[start The input]
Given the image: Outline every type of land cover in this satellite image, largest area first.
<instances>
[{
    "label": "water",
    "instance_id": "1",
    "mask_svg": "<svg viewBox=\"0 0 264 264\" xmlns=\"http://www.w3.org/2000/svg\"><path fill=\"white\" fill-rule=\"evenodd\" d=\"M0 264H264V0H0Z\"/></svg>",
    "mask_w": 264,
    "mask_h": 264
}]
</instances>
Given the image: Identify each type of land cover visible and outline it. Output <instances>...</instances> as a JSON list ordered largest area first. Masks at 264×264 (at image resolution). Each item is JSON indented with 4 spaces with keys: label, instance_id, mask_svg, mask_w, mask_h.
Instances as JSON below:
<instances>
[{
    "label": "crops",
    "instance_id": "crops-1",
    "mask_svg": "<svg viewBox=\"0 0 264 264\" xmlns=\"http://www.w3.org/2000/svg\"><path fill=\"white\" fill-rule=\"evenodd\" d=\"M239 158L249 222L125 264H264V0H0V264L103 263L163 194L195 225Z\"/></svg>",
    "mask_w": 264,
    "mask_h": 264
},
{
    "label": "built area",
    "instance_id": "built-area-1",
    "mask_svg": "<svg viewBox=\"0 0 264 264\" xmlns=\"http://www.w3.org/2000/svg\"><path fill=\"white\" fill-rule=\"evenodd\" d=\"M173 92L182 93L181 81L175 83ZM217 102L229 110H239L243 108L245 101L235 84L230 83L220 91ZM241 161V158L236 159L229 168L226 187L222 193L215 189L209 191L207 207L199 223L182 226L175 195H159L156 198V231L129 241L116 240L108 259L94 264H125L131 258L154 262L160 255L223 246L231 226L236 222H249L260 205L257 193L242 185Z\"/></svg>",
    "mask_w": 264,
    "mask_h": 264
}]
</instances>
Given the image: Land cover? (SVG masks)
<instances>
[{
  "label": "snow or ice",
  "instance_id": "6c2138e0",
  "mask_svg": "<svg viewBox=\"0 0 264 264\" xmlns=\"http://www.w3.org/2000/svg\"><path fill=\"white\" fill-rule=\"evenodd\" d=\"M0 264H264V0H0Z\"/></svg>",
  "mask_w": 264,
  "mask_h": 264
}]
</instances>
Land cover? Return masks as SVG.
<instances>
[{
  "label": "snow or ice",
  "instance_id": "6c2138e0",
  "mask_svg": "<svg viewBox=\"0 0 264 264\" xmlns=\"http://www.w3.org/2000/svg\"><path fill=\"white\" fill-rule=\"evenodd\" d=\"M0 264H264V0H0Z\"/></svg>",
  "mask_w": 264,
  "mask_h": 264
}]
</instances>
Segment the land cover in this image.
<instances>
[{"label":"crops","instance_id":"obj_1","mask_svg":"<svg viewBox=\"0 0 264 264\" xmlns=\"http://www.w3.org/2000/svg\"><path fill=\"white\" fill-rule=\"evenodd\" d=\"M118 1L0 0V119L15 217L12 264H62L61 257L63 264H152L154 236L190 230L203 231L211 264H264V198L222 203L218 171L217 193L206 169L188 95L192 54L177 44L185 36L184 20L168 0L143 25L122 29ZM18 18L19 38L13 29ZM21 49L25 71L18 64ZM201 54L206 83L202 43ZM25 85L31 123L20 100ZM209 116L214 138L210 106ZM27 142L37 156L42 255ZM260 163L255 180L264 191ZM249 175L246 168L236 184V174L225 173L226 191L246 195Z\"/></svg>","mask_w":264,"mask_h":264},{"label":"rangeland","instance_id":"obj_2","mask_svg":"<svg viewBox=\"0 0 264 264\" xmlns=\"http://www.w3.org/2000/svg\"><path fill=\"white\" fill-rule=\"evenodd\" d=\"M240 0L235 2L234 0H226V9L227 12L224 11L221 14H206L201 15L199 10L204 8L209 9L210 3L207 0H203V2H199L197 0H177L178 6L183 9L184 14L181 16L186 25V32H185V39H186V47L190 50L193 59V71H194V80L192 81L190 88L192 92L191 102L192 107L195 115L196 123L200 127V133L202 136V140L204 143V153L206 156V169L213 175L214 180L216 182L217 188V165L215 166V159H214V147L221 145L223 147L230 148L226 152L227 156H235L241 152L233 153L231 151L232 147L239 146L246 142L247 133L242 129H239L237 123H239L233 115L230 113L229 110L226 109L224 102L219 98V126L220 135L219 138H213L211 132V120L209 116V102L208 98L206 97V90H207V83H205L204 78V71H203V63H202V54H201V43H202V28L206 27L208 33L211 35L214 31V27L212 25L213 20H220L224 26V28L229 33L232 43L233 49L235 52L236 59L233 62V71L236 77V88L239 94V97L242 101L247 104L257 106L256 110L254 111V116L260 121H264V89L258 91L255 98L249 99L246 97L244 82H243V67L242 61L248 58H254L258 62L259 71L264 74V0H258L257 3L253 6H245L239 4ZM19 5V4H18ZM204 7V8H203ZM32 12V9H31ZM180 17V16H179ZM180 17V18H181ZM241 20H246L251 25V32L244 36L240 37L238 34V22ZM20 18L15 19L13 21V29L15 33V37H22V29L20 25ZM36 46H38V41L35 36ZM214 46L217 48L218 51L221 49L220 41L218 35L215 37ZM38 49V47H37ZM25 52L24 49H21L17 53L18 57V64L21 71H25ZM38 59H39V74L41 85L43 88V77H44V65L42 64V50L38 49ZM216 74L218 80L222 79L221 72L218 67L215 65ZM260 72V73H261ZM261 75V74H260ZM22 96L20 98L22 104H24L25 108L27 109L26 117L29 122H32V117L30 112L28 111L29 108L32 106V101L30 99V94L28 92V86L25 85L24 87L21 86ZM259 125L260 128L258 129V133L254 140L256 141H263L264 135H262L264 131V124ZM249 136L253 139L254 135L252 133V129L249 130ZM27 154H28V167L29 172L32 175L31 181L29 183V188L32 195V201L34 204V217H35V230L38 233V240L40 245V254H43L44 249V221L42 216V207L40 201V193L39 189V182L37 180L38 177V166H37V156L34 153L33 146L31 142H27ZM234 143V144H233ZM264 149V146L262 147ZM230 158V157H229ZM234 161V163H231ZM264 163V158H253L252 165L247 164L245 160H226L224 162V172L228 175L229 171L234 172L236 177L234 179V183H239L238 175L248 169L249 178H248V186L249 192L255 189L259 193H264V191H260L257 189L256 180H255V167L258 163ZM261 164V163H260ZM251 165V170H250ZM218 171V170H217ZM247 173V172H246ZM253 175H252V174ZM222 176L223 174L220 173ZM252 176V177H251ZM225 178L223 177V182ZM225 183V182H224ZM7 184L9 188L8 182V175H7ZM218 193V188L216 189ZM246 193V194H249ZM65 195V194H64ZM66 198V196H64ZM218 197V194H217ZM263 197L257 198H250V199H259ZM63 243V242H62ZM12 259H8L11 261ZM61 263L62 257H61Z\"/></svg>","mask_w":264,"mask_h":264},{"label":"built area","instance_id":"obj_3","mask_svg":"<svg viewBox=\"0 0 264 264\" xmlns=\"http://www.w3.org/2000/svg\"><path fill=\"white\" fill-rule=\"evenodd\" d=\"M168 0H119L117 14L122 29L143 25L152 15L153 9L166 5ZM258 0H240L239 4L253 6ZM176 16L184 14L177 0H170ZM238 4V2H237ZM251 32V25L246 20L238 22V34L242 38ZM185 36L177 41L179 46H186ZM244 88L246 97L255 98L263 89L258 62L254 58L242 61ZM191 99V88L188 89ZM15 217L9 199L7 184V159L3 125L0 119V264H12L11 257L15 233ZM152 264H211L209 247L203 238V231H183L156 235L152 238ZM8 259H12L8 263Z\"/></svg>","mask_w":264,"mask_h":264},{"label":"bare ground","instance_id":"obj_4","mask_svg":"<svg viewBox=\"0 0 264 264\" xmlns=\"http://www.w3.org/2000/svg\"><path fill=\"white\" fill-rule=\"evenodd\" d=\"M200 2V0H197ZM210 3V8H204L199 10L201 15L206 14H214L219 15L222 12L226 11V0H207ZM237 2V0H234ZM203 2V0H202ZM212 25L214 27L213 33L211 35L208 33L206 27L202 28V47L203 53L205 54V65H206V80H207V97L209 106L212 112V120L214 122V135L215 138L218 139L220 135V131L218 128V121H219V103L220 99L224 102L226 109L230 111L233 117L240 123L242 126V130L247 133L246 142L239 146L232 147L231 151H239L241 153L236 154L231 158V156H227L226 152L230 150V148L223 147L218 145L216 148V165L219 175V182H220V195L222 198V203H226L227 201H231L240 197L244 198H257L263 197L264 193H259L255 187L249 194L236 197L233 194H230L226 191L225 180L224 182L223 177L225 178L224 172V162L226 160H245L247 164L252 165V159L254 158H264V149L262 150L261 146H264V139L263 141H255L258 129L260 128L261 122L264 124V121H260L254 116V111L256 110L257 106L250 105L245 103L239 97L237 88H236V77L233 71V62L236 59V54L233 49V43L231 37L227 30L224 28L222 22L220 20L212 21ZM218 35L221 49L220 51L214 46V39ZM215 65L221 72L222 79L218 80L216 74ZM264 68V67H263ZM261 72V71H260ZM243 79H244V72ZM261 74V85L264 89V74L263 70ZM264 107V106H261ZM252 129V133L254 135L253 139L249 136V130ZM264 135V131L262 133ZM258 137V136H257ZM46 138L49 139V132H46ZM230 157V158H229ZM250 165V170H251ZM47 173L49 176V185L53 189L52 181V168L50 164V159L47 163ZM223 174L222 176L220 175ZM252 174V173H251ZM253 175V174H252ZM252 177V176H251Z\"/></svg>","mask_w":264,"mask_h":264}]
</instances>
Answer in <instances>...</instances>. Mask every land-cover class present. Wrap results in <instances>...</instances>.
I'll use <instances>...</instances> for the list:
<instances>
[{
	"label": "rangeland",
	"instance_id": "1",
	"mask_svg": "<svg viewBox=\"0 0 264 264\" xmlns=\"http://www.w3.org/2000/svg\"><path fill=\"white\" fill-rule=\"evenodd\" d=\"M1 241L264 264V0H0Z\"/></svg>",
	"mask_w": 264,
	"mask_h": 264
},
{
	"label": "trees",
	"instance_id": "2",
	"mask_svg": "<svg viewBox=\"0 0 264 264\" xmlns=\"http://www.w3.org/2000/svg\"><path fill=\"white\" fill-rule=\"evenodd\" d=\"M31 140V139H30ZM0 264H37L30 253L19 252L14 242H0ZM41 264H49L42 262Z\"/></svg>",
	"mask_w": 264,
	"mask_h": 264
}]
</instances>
[end The input]
- What is expected -
Reproduce these lines word for word, starting at the first line and ending at the line containing "Given the image: Land cover? (SVG masks)", including both of those lines.

- Exercise response -
Given the image: Outline every type of land cover in this satellite image, largest area first.
<instances>
[{
    "label": "water",
    "instance_id": "1",
    "mask_svg": "<svg viewBox=\"0 0 264 264\" xmlns=\"http://www.w3.org/2000/svg\"><path fill=\"white\" fill-rule=\"evenodd\" d=\"M0 264H264V0H0Z\"/></svg>",
    "mask_w": 264,
    "mask_h": 264
}]
</instances>
Given the image: Identify each type of land cover visible and outline it. Output <instances>...</instances> as a JSON list ordered largest area first. Masks at 264×264 (at image resolution). Each item is JSON indented with 4 spaces with keys: label, instance_id, mask_svg, mask_w, mask_h.
Instances as JSON below:
<instances>
[{
    "label": "crops",
    "instance_id": "crops-1",
    "mask_svg": "<svg viewBox=\"0 0 264 264\" xmlns=\"http://www.w3.org/2000/svg\"><path fill=\"white\" fill-rule=\"evenodd\" d=\"M239 158L249 222L125 264H264V0H0V264L103 263L163 194L195 225Z\"/></svg>",
    "mask_w": 264,
    "mask_h": 264
},
{
    "label": "built area",
    "instance_id": "built-area-1",
    "mask_svg": "<svg viewBox=\"0 0 264 264\" xmlns=\"http://www.w3.org/2000/svg\"><path fill=\"white\" fill-rule=\"evenodd\" d=\"M173 92L182 93L181 81L175 83ZM217 102L229 110H239L243 108L245 101L235 84L230 83L220 91ZM241 161V158L236 159L229 168L226 187L222 193L215 189L209 191L207 207L199 223L182 226L175 195H159L156 198V231L129 241L116 240L108 259L94 264H125L131 258L154 262L160 255L223 246L231 226L236 222H249L260 205L257 193L242 185Z\"/></svg>",
    "mask_w": 264,
    "mask_h": 264
}]
</instances>
Given the image: Land cover? (SVG masks)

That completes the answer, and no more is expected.